5. Celebrate good deeds done — a smile, a hug, a listening ear, giving to a cause, being kind. Like they say, ‘Charity begins at home.’ See how they can help those less blessed, like the domestic help, the housekeeping staff in the building. Whatever you do, teach children not only to talk about a problem but to take action- do something tangible that makes a difference to somebody who’s not privileged enough.
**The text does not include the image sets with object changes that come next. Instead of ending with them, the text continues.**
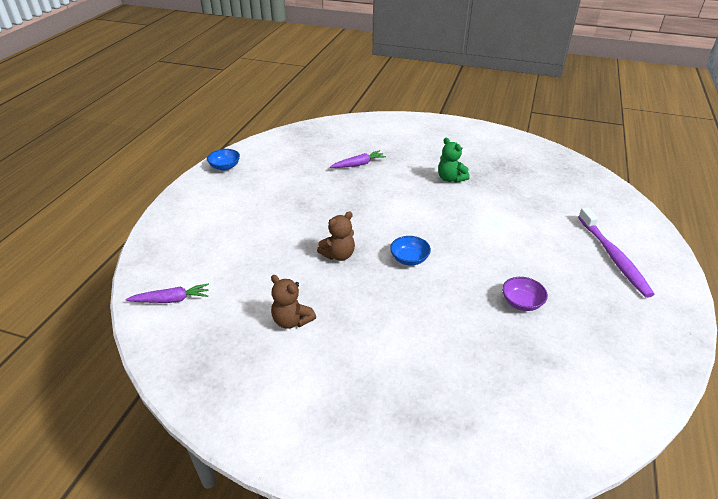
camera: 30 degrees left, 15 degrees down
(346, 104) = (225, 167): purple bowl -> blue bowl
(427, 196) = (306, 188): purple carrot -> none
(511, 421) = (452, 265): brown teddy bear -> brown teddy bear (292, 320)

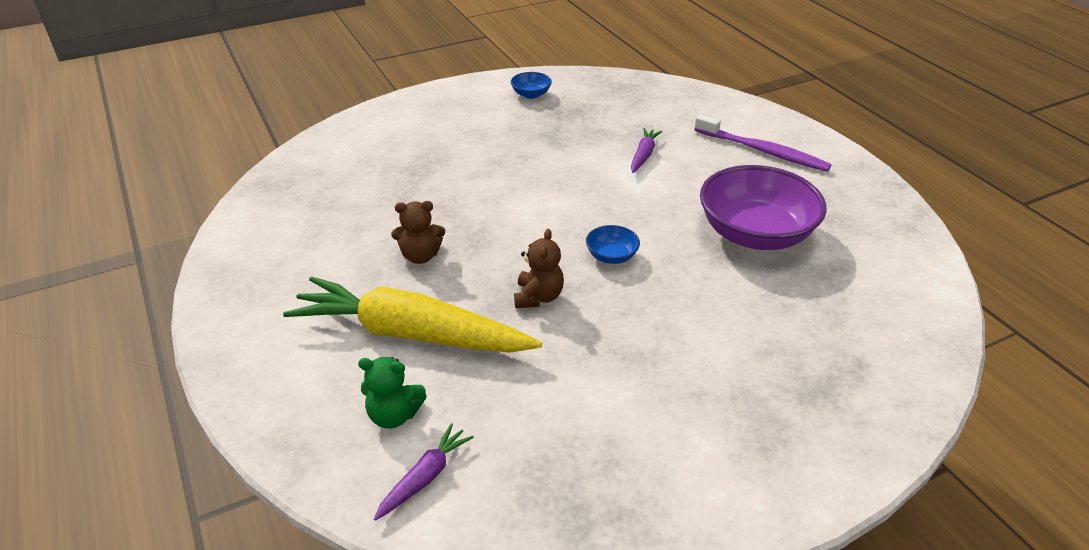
camera: 45 degrees left, 0 degrees up
(225, 167) = (230, 283): blue bowl -> blue bowl (531, 94)
(257, 233) = (410, 334): none -> yellow carrot
(292, 320) = (594, 394): brown teddy bear -> brown teddy bear (420, 256)
(358, 164) = (409, 187): purple carrot -> purple carrot (643, 155)
(450, 179) = (532, 152): green teddy bear -> green teddy bear (394, 415)
(521, 302) = (755, 234): purple bowl -> purple bowl, size x2.33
6. Discuss the things you’re grateful for - things like your beating heart, which you take for granted, for the time that you’ll have got together, the fact that you have each other, which is far better than being completely alone. Talk about it in the context of those who have lost. Use the pandemic to make them feel for others rather than letting them become unfeeling.
7. Change perspective — There is no reason to complain as long as you and your family are safe. Safety is currently everybody’s primary concern. Someone I spoke to recently told me that their friend was worried that her daughter had not left for University because of the pandemic. I understand studying online, not being able to go to university, experience college life is not the best thing (my daughter’s been doing online studies too), but to be so seriously concerned about it, when all around you is news of death, is something I find hard to digest—not going on an end of a year college trip, not having a prom (which both my girls belonging to the 2020 batch did not have) are minor irritants, not life-altering events. Being alive is a gift in these times. Ask a person who was there during the war. He’ll tell you that, We are at war.
It’s not just the children for whom we need to have this conversation. It’s us, too- the adults who think we’ve figured it out. The pandemic has shaken our core, and we must revive our spirits. Never before in our lives has the world come to a standstill, and hopefully, it never happens again. We need to use this time to become a better version of ourselves — whether that means becoming fitter, learning something new or spreading positivity; it’s up to us.
But When this is all over, and if you were fortunate enough not to have lost anyone close to you, you will celebrate. I only request that when you do, be mindful that not everyone around you is coming out of this unscathed. Be sensitive. Remember, to care enough. And remember, kindness is contagious.
Don’t wait for someone else to make a difference. Be the one to do it.
It’s easy to crib. Take the difficult path- help others see the light.